Nintendo has been ordered to pay 58 year-old inventor Seijiro Tomita $30.2 million (£20m) in compensatory damages for breaching a copyright patent in its 3DS handheld console.

Nintendo Pays Millions for Patent Breach
A man tries out a Nintendo 3DS portable game console at a Yamada Denki electronics retail store in Tokyo January 26, 2012

The court found that the technology used in Nintendo's handheld 3DS console, which allows users to view images in 3D without the use of glasses, infringed on a patent that Tomita presented to Nintendo in 2003.

In the opening arguments of the case, which began last month in February, Tomita's lawyer Joe Diamante said that Tomita was interviewed by Nintendo when the company was looking for technology to be included in its 3DS and was entitled a $9.80 royalty of every 3DS that had been sold.

Tomita displayed a prototype of his technology, which at the time was patent pending, to seven Nintendo developers in 2003. Four of those developers, his suit claimed, would go on to help create the Nintendo 3DS which was launched in 2011.

Nintendo's attorney Scott Lindvall countered by explaining that Tomita was just one of several inventors that Nintendo met with and that the technology eventually used in the 3DS was developed by Sharp, which had been interviewed by Nintendo in 2002, a year earlier than Tomita.

Tomita's $30.2m settlement is significantly less than was originally sought.

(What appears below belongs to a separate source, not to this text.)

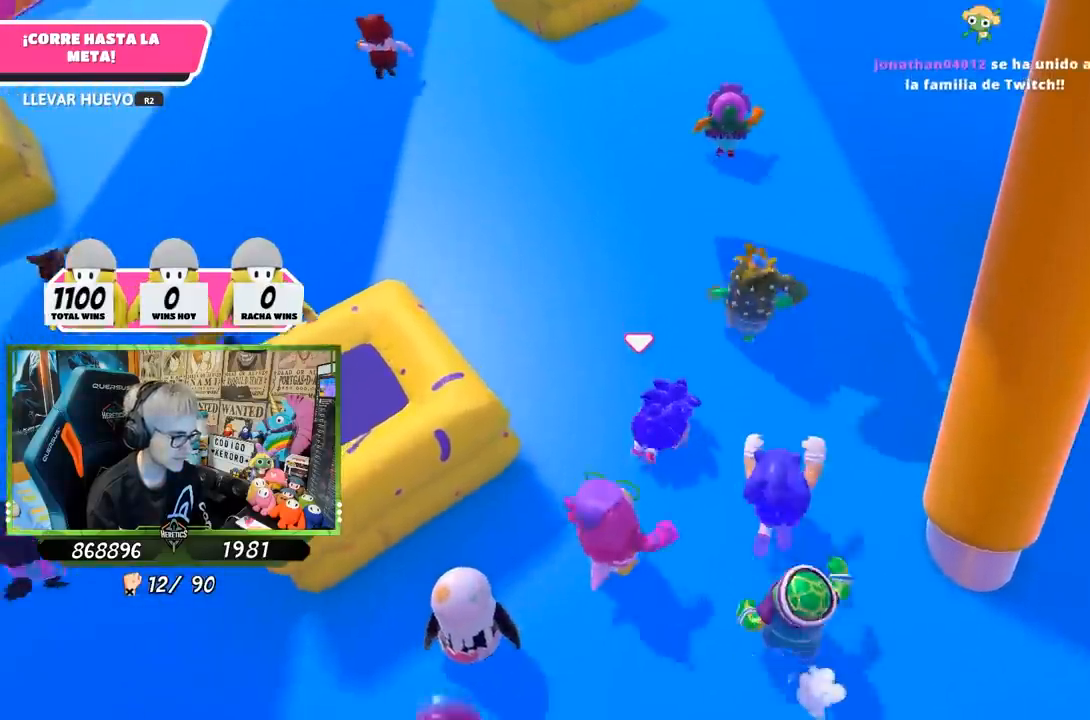
{"buttons": [], "left_stick": "up", "right_stick": "up", "events": [[100, "right_stick", "up"], [317, "right_stick", "center"], [500, "right_stick", "up"]]}
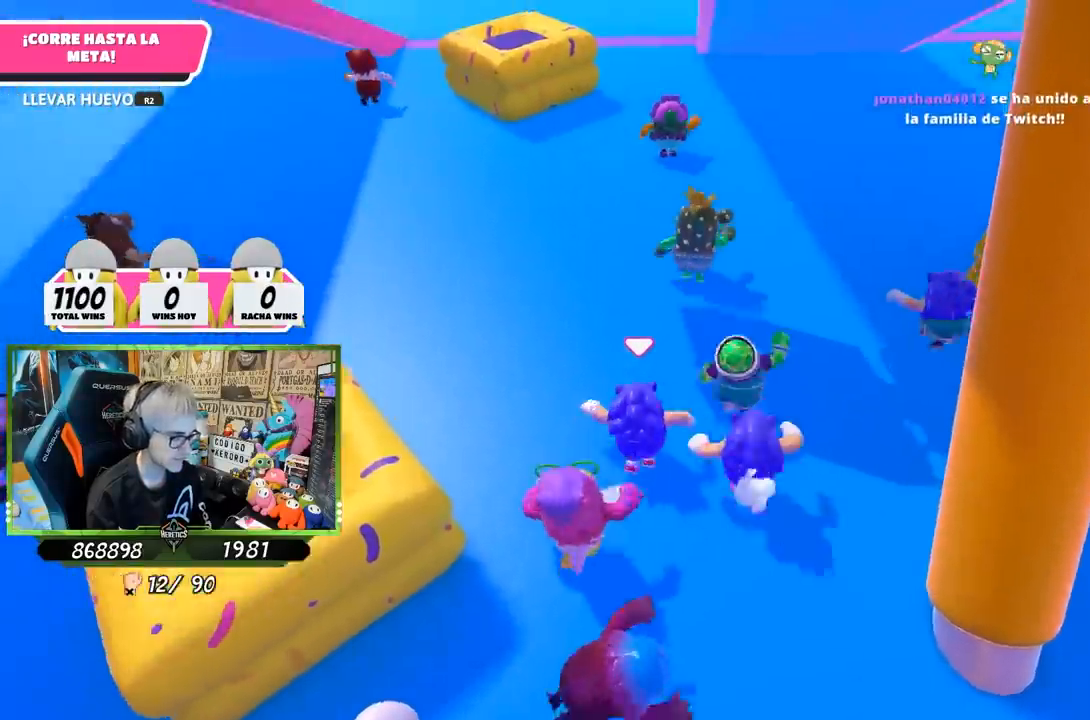
{"buttons": [], "left_stick": "up", "right_stick": "up", "events": [[267, "right_stick", "center"], [500, "right_stick", "up"]]}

Had he been awarded his original claim of $9.80 for every 3DS sold, Tomita would have been entitled to $280m, based on the 28 million 3DS units that have been sold worldwide to date.

"We are thankful to the jurors for their diligence and hard work," Joe Diamante said in an email to Reuters. "It has been an honour to represent Mr Tomita and to protect his invention."

Lindvall declined to comment following the verdict. Nintendo officials were not immediately available for comment.